Frustration builds in LGBTQ community over government response to monkeypox

Frustration builds in LGBTQ community over government response to monkeypox

When Samuel Garrett-Pate went to get a monkeypox vaccine a couple of weeks ago, it took hours in line, filling out paperwork, running home to get more paperwork and standing in line again at the Los Angeles County Public Health Department. In total, he says, it took him five hours to get a shot.

And Garrett-Pate is one of the lucky ones. His partner works an hourly job, so when his doctor recommended that he get the vaccine, he had to go on his lunch hour. After two hours in line, he gave up and went back to work. He had to start the process over again another day in order to get vaccinated.

It's a scene playing out in public health departments and clinics across the country as the monkeypox outbreak spreads. "State and local public health agencies are doing their best with the resources they have, but the federal government has not done enough and are often not acting fast enough to protect the LGBTQ community," Garrett-Pate said.

"There has not been an aggressive response from the federal government and, unfortunately, even from the White House, a White House that should be leading right now," he said. "This is not about pointing fingers. But at the end of the day, the buck stops somewhere. And we don't have the resources that we need to protect the community."

Garrett-Pate is the managing director of external affairs for Equality California, an LGBTQ+ civil rights group. It and three other organizations sent a letter last week to Dr. Rochelle Walensky, director of the US Centers for Disease Control and Prevention, to demand better vaccine access, testing, treatment and, in general, better plans to mitigate the disproportionate impact that the monkeypox outbreak has had on the LGBTQ community.

Vaccines are free when people can find them, testing costs can add up, and treatments are still difficult to access. Access has been a struggle since the monkeypox outbreak reached the US two months ago. The CDC estimates that about 1.5 million people are eligible for the two-dose vaccine, but as of Thursday, the US Department of Health and Human Services said that 338,000 doses have been delivered.
The San Francisco Department of Public Health told CNN that it requested 35,000 doses of the Jynneos monkeypox vaccine to meet the needs of the community. As of Thursday, it has received only about 12,000 doses -- less than half of what it requested from the federal government.
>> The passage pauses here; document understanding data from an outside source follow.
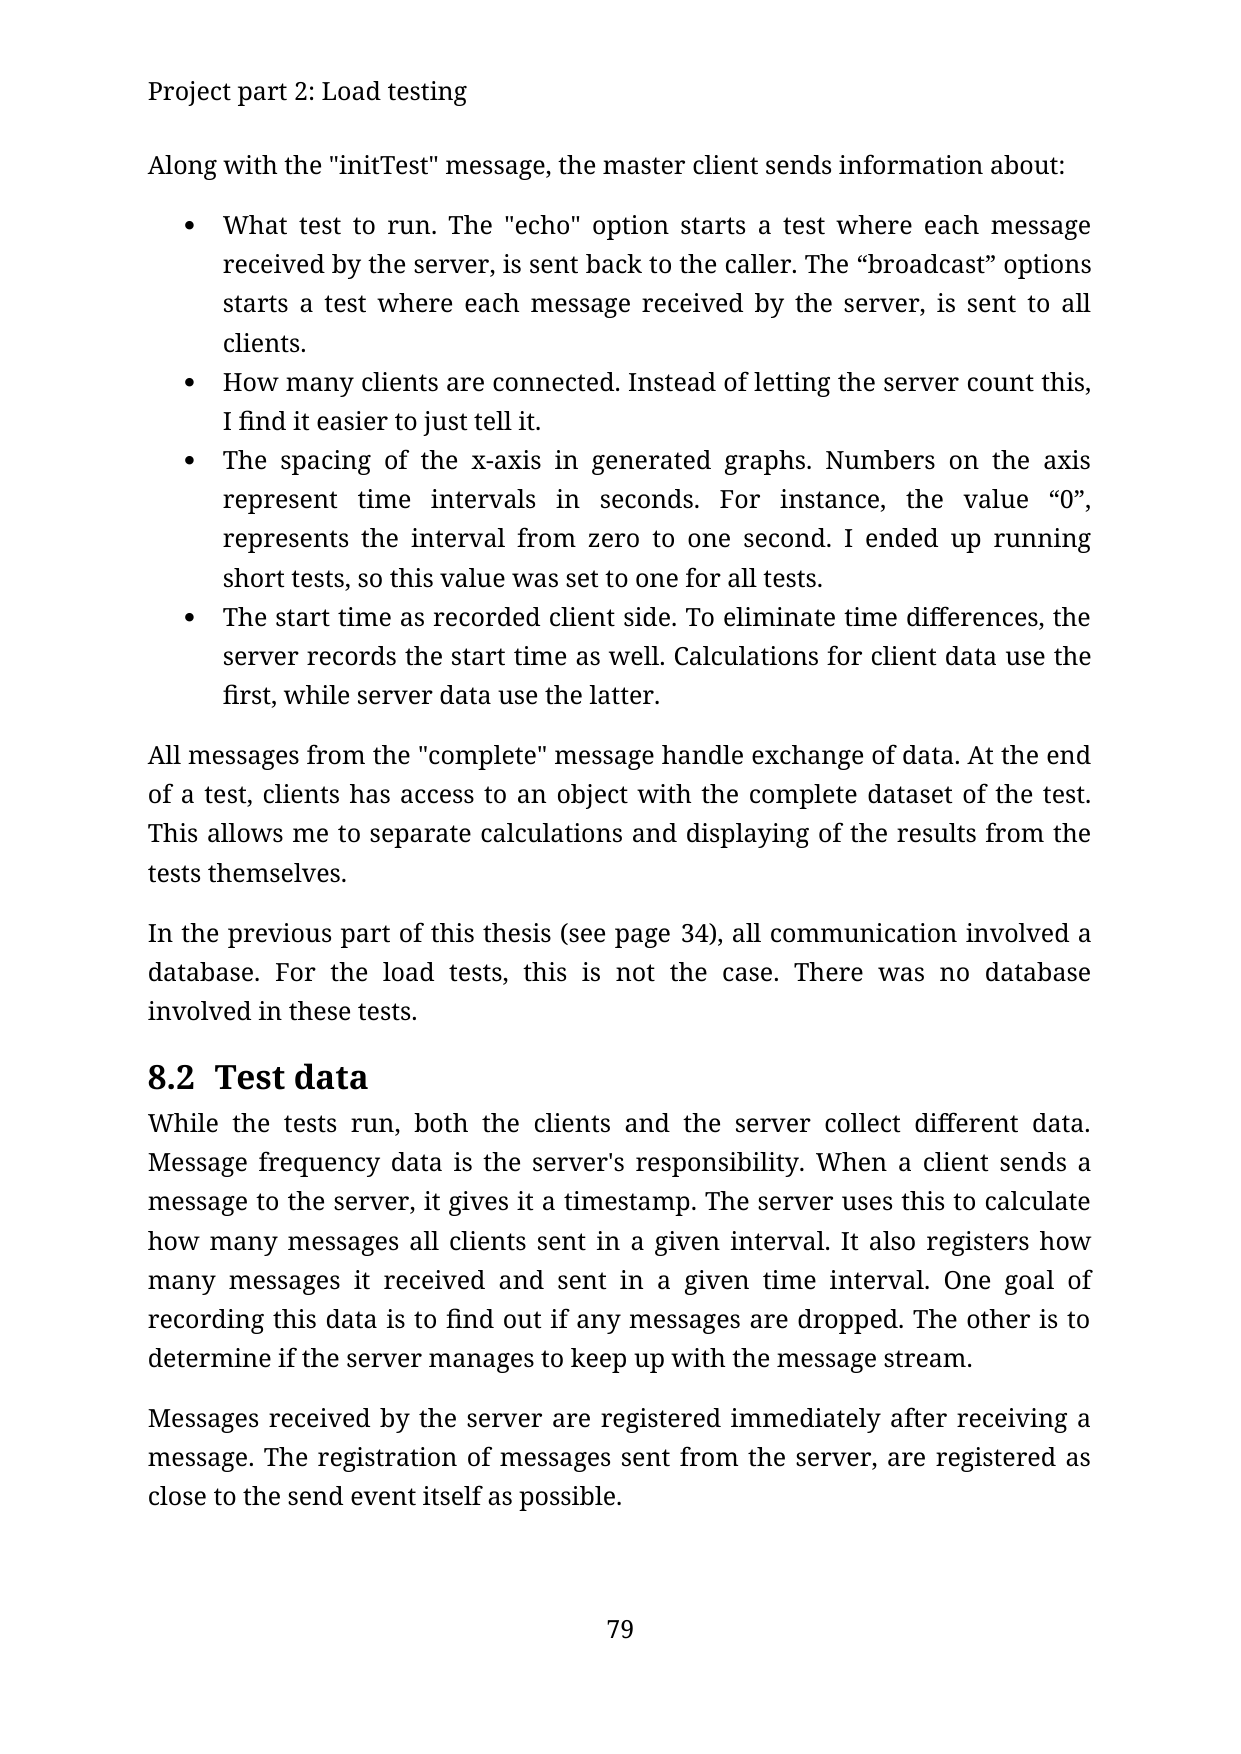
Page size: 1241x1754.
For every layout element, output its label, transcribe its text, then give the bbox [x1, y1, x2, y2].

subtitle Test data [148, 1053, 1092, 1099]
list The spacing of the x-axis in generated graphs. Numbers on the axis represent time intervals in seconds. For instance, the value “0”, represents the interval from zero to one second. I ended up running short tests, so this value was set to one for all tests. [185, 443, 1092, 594]
list The start time as recorded client side. To eliminate time differences, the server records the start time as well. Calculations for client data use the first, while server data use the latter. [185, 599, 1092, 712]
list What test to run. The "echo" option starts a test where each message received by the server, is sent back to the caller. The “broadcast” options starts a test where each message received by the server, is sent to all clients. [185, 208, 1092, 359]
text All messages from the "complete" message handle exchange of data. At the end of a test, clients has access to an object with the complete dataset of the test. This allows me to separate calculations and displaying of the results from the tests themselves. [148, 738, 1092, 889]
text Messages received by the server are registered immediately after receiving a message. The registration of messages sent from the server, are registered as close to the send event itself as possible. [148, 1401, 1092, 1513]
list How many clients are connected. Instead of letting the server count this, I find it easier to just tell it. [185, 364, 1092, 438]
text While the tests run, both the clients and the server collect different data. Message frequency data is the server's responsibility. When a client sends a message to the server, it gives it a timestamp. The server uses this to calculate how many messages all clients sent in a given interval. It also registers how many messages it received and sent in a given time interval. One goal of recording this data is to find out if any messages are dropped. The other is to determine if the server manages to keep up with the message stream. [148, 1106, 1092, 1375]
text Along with the "initTest" message, the master client sends information about: [148, 148, 1092, 182]
text In the previous part of this thesis (see page 29), all communication involved a database. For the load tests, this is not the case. There was no database involved in these tests. [148, 915, 1092, 1028]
One of the major public clinics offering the vaccine there had to shut down Tuesday when it ran out after vaccinating 600 people. Georgia's Department of Public Health said it has given out all 13,876 of the vaccines it received so far. Its next allocation of 34,120 will be available over the next four to six weeks. There is more demand than vaccines.

"As soon as we open up appointment slots, they are taken up within a very short mount of time -- minutes," the department's director of communications, Nancy Nydam, said in an email.
As of Friday, New York City's public health department website says all available appointments for vaccines have been filled at this time.

The federal government says it is working to get more vaccines distributed. HHS announced that ordering could begin this week on 786,000 additional monkeypox vaccines. The agency anticipates making about 1.9 million doses available in 2022, with an additional 2.2 million doses available in the first half of 2023.